Após o início do jejum, foi realizado um ato de apoio ao grupo. Na ocasião, além de expressarem apoio, deputados do PT se comprometeram a participar de pelo menos uma parte do jejum. No início da tarde, já tinham começado a jejuar os deputados Tarcísio Zimmermann e Stela Farias. Eles serão substituídos amanhã pelos parlamentares Jefferson Fernandes e Nelsinho Metalúrgico. Outros deputados também devem participar de alguma parte do jejum, mas, por questões médicas, não podem acompanhar a ação por um período mais prolongado, como é o caso de Altemir Tortelli.
“Estamos juntos, apoiando, e parte dos deputados estarão diretamente envolvidos”, diz Tortelli, acrescentando que a ação é uma das prioridades da bancada na luta contra a reforma da Previdência. “Nós estamos acompanhando a nossa bancada federal em Brasília e a movimentação que os sindicatos estão fazendo para que, se houver votação na semana que vem, a linha que a CUT-RS está tirando é a linha que nós vamos estar mobilizando nossos vereadores, prefeitos, lideranças, no sentido de fazer as paralisações em todas as cidades do Brasil”, diz o deputado.

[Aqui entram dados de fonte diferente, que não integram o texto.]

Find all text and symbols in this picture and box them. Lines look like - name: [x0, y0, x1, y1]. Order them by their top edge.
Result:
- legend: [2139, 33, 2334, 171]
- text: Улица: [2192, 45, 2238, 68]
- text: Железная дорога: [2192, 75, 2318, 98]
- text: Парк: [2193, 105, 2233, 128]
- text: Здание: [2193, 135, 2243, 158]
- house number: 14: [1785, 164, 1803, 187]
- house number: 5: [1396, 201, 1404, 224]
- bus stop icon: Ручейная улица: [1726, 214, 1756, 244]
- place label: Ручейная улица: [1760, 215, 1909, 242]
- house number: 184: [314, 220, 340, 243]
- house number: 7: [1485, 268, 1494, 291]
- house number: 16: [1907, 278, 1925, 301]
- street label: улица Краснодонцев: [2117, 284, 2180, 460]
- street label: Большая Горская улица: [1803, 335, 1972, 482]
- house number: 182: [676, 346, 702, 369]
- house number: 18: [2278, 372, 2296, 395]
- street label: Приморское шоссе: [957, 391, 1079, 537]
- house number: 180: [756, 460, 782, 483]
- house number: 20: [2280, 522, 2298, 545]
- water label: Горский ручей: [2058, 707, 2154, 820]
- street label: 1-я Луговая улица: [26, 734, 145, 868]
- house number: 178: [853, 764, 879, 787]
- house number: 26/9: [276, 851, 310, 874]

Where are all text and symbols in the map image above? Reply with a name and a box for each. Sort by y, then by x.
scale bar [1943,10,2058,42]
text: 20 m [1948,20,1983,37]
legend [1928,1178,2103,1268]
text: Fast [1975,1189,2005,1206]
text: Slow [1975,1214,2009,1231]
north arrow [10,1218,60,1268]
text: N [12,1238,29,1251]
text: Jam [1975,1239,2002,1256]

O ato foi encerrado por volta do meio-dia, com uma celebração religiosa comandada por um frei franciscano. Ele lembrou que avanços sociais sempre foram conquistados “a custa de sangue”. Além de pedir para que os presentes lembrassem os mártires do passado, declamou uma benção da resistência para pedir proteção aos jejuantes de Porto Alegre e dos demais estados.